**Problem description**:
Render the lines of the material below as a Markdown table with the columns "No." and "Line", giving each line its row number and omitting blank lines. Exclude the pictures from your answer.

**Dataset records**:
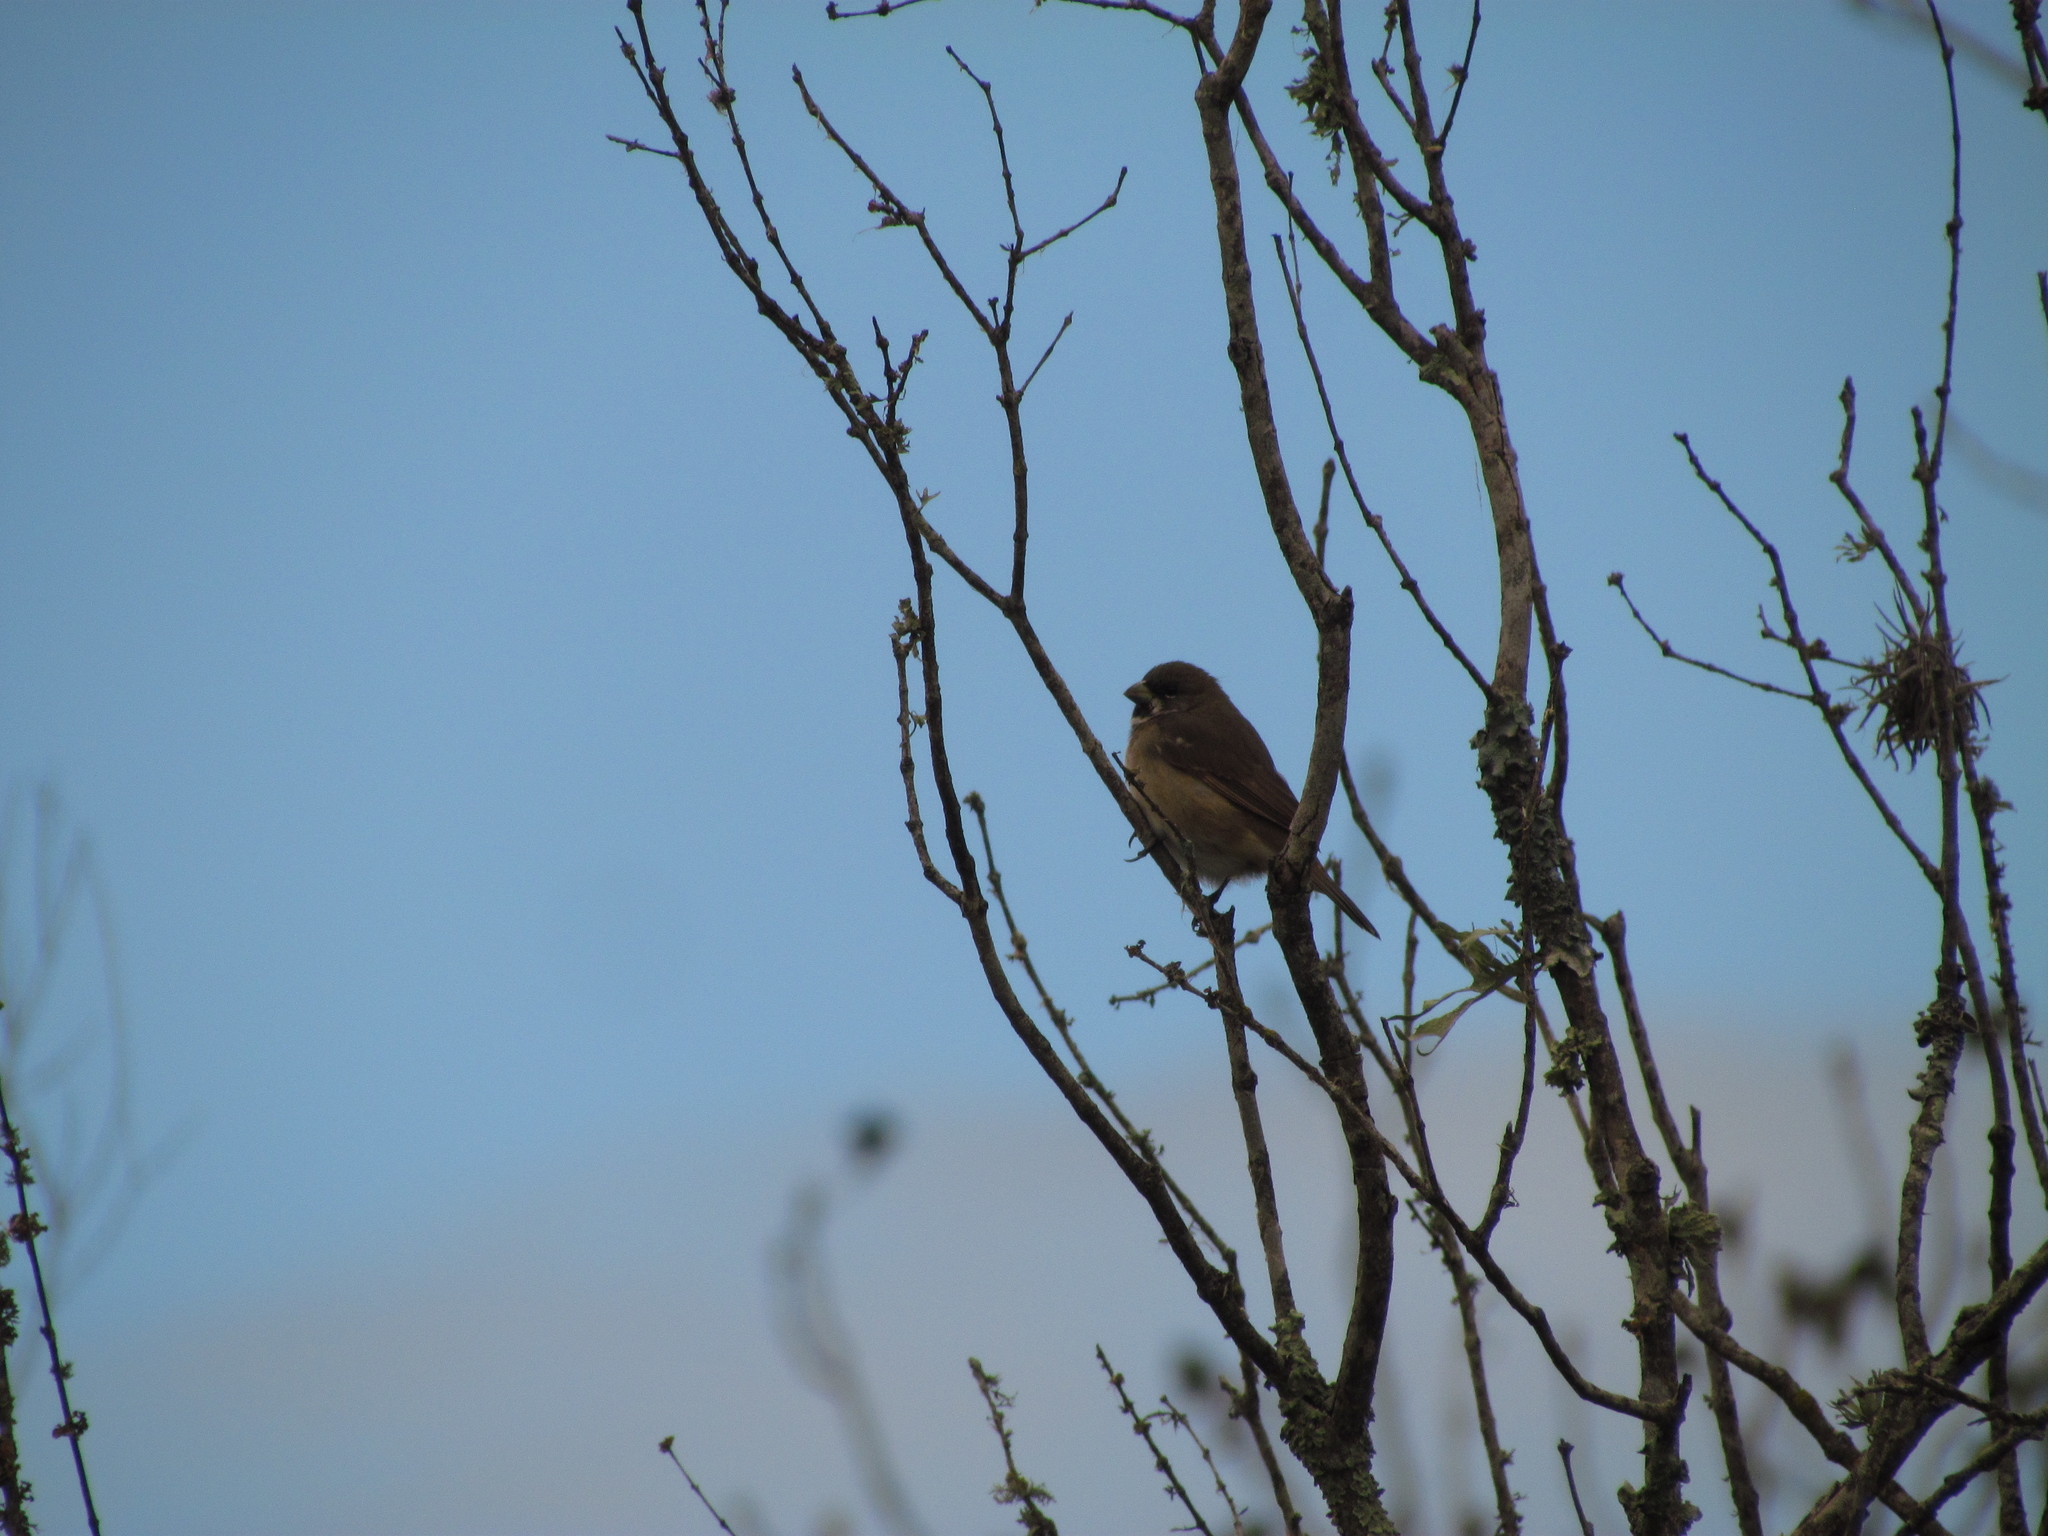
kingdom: Animalia
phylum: Chordata
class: Aves
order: Passeriformes
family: Thraupidae
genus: Sporophila
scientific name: Sporophila caerulescens
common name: Double-collared seedeater
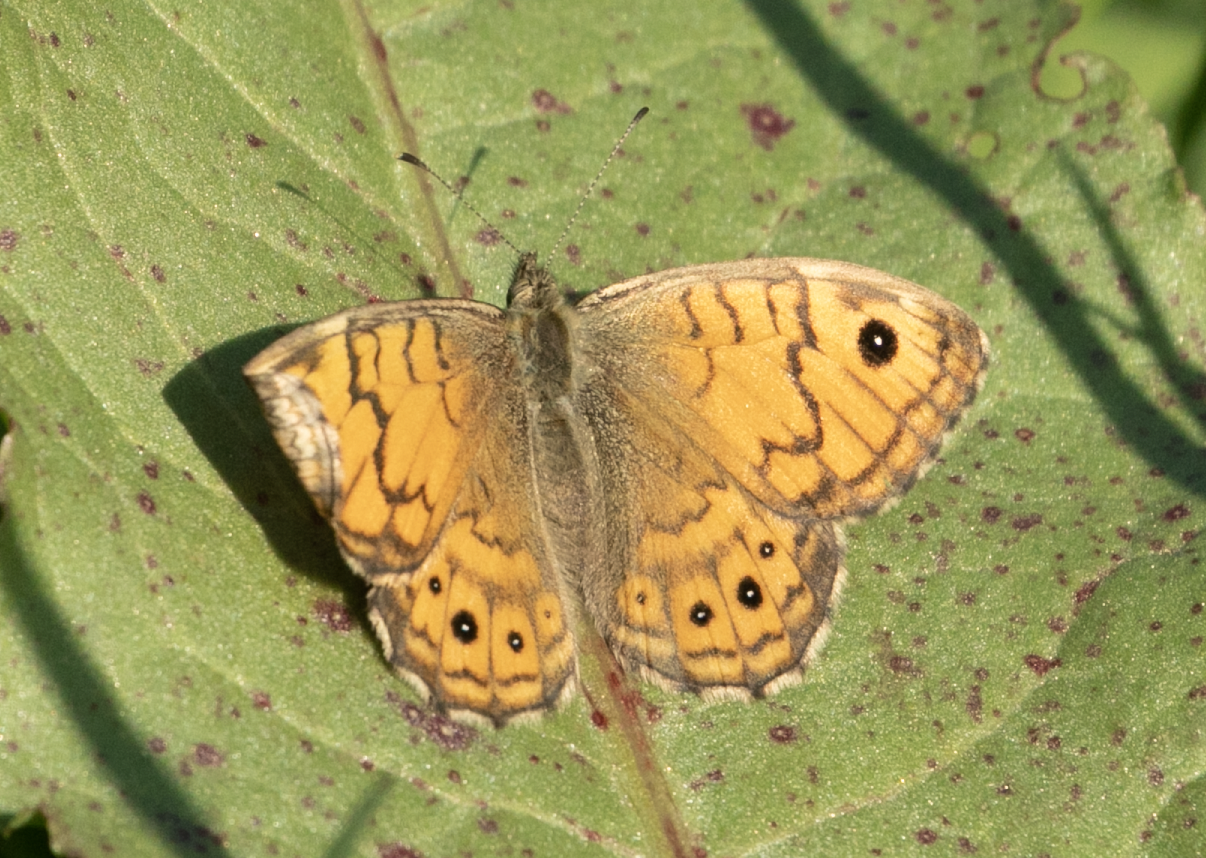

**Answer below**:
| No. | Line |
|---|---|
| 1 | kingdom: Animalia |
| 2 | phylum: Chordata |
| 3 | class: Aves |
| 4 | order: Passeriformes |
| 5 | family: Thraupidae |
| 6 | genus: Sporophila |
| 7 | scientific name: Sporophila caerulescens |
| 8 | common name: Double-collared seedeater |